Michael Gove’s much trumpeted education reforms were a flagship policy for the Conservatives throughout the general election, and the Education and Children’s Bill will introduce the Liberal Democrats’ “pupil premium” – rewarding schools for taking on poor students. But Lib Dems may not be happy with schools’ removal from local authority control: they fought an election campaign calling for greater powers for local education authorities.

Welfare Reform Bill

The new work and pensions secretary, Iain Duncan Smith, believes that streamlining the welfare system will achieve big savings and encourage more than five million people on benefits to move into employment.

He said when launching the bill: “We will create a work programme which will move toward a single scheme that will offer targeted, personalised help for those who need it most, sooner rather than later.”

The bill also aims to accelerate incapacity benefit assessments, although former welfare minister Jim Knight told CSW this may not be possible.
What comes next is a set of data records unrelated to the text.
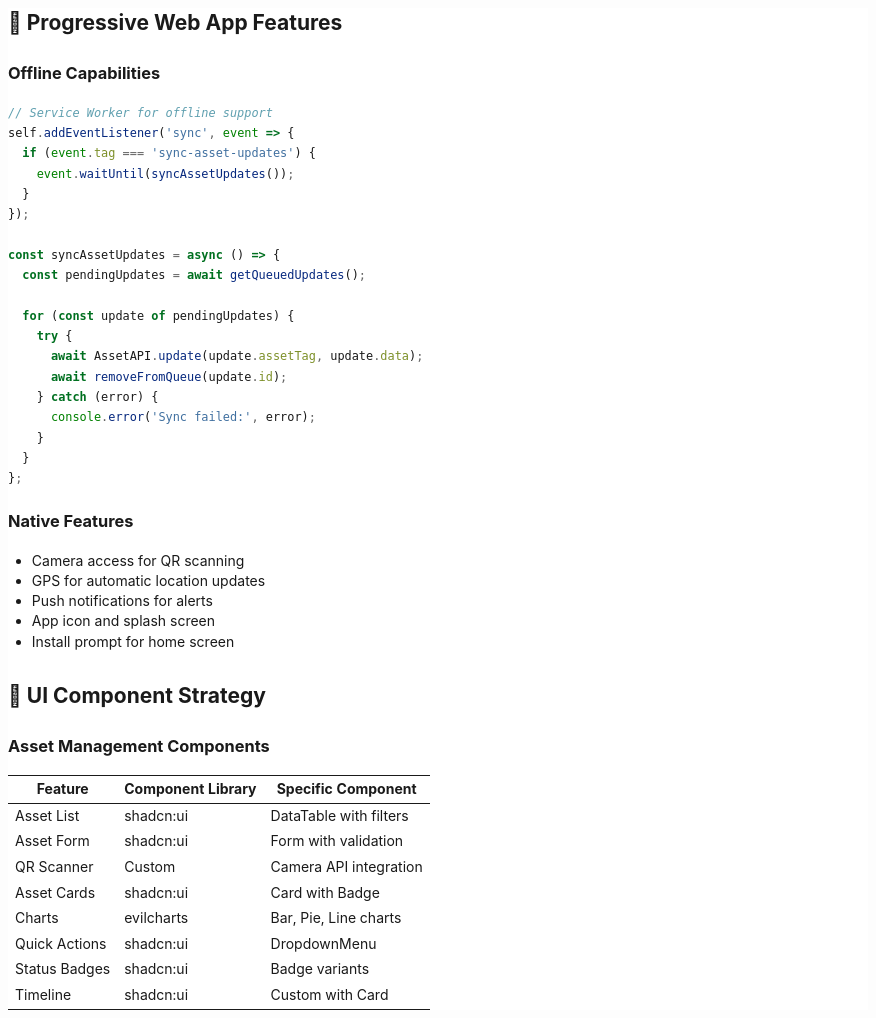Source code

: ## 📱 Progressive Web App Features

### Offline Capabilities
```javascript
// Service Worker for offline support
self.addEventListener('sync', event => {
  if (event.tag === 'sync-asset-updates') {
    event.waitUntil(syncAssetUpdates());
  }
});

const syncAssetUpdates = async () => {
  const pendingUpdates = await getQueuedUpdates();
  
  for (const update of pendingUpdates) {
    try {
      await AssetAPI.update(update.assetTag, update.data);
      await removeFromQueue(update.id);
    } catch (error) {
      console.error('Sync failed:', error);
    }
  }
};
```

### Native Features
- Camera access for QR scanning
- GPS for automatic location updates
- Push notifications for alerts
- App icon and splash screen
- Install prompt for home screen

## 🎨 UI Component Strategy

### Asset Management Components
| Feature | Component Library | Specific Component |
|---------|------------------|-------------------|
| Asset List | shadcn:ui | DataTable with filters |
| Asset Form | shadcn:ui | Form with validation |
| QR Scanner | Custom | Camera API integration |
| Asset Cards | shadcn:ui | Card with Badge |
| Charts | evilcharts | Bar, Pie, Line charts |
| Quick Actions | shadcn:ui | DropdownMenu |
| Status Badges | shadcn:ui | Badge variants |
| Timeline | shadcn:ui | Custom with Card |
In order to move more people off incapacity benefit, he said, “you’ve got to recruit more people in to do the medical assessment. There are already issues around the one contractor, Atos Origin; whether they had enough capacity to do as much as we wanted them to do.”

“I’m not aware that there’s anybody else that could do that work, unless you take people out of the NHS treating patients to assess ability to work.”

Welfare reform has long been a priority of the Conservatives, and is something that unites both wings of the party – a factor that is particularly important given that the party has had to compromise other policies in order to forge a coalition. The sticking point of the policy is cost – altering the benefits system to remove the poverty trap could involve increasing the level of some benefits.